Reproduce the data below verbatim, keeping every line and character unchanged.
******
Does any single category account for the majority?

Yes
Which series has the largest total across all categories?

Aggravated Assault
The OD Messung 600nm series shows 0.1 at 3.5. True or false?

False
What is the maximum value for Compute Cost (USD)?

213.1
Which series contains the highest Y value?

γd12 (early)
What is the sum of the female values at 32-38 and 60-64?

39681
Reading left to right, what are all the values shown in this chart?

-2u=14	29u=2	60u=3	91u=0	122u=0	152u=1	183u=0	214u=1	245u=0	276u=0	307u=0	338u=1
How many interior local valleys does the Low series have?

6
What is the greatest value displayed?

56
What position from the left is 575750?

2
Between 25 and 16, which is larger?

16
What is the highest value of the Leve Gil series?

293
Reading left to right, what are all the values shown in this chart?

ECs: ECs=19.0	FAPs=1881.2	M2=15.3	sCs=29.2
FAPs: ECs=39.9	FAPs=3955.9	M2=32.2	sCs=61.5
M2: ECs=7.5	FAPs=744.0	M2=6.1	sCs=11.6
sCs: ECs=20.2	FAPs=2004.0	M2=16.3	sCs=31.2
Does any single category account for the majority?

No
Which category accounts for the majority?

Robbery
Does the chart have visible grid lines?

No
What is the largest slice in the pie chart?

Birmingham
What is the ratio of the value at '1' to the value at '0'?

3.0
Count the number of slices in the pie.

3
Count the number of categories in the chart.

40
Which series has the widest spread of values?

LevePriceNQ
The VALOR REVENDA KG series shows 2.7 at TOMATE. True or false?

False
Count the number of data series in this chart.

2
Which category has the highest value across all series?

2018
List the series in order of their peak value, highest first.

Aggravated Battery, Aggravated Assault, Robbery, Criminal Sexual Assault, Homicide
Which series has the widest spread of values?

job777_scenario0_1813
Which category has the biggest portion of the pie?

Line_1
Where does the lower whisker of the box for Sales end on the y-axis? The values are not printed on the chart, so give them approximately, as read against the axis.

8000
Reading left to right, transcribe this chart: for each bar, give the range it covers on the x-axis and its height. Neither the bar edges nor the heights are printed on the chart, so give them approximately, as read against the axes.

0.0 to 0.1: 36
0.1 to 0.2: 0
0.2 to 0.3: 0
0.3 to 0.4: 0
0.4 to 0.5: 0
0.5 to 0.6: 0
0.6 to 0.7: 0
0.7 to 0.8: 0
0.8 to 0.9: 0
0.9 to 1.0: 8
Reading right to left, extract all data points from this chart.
******
(Response to this exercise):
Does any single category account for the majority?

Yes
Which series has the largest total across all categories?

Aggravated Assault
The OD Messung 600nm series shows 0.1 at 3.5. True or false?

False
What is the maximum value for Compute Cost (USD)?

213.1
Which series contains the highest Y value?

γd12 (early)
What is the sum of the female values at 32-38 and 60-64?

39681
Reading left to right, what are all the values shown in this chart?

-2u=14	29u=2	60u=3	91u=0	122u=0	152u=1	183u=0	214u=1	245u=0	276u=0	307u=0	338u=1
How many interior local valleys does the Low series have?

6
What is the greatest value displayed?

56
What position from the left is 575750?

2
Between 25 and 16, which is larger?

16
What is the highest value of the Leve Gil series?

293
Reading left to right, what are all the values shown in this chart?

ECs: ECs=19.0	FAPs=1881.2	M2=15.3	sCs=29.2
FAPs: ECs=39.9	FAPs=3955.9	M2=32.2	sCs=61.5
M2: ECs=7.5	FAPs=744.0	M2=6.1	sCs=11.6
sCs: ECs=20.2	FAPs=2004.0	M2=16.3	sCs=31.2
Does any single category account for the majority?

No
Which category accounts for the majority?

Robbery
Does the chart have visible grid lines?

No
What is the largest slice in the pie chart?

Birmingham
What is the ratio of the value at '1' to the value at '0'?

3.0
Count the number of slices in the pie.

3
Count the number of categories in the chart.

40
Which series has the widest spread of values?

LevePriceNQ
The VALOR REVENDA KG series shows 2.7 at TOMATE. True or false?

False
Count the number of data series in this chart.

2
Which category has the highest value across all series?

2018
List the series in order of their peak value, highest first.

Aggravated Battery, Aggravated Assault, Robbery, Criminal Sexual Assault, Homicide
Which series has the widest spread of values?

job777_scenario0_1813
Which category has the biggest portion of the pie?

Line_1
Where does the lower whisker of the box for Sales end on the y-axis? The values are not printed on the chart, so give them approximately, as read against the axis.

8000
Reading left to right, transcribe this chart: for each bar, give the range it covers on the x-axis and its height. Neither the bar edges nor the heights are printed on the chart, so give them approximately, as read against the axes.

0.0 to 0.1: 36
0.1 to 0.2: 0
0.2 to 0.3: 0
0.3 to 0.4: 0
0.4 to 0.5: 0
0.5 to 0.6: 0
0.6 to 0.7: 0
0.7 to 0.8: 0
0.8 to 0.9: 0
0.9 to 1.0: 8
Reading right to left, extract all data points from this chart.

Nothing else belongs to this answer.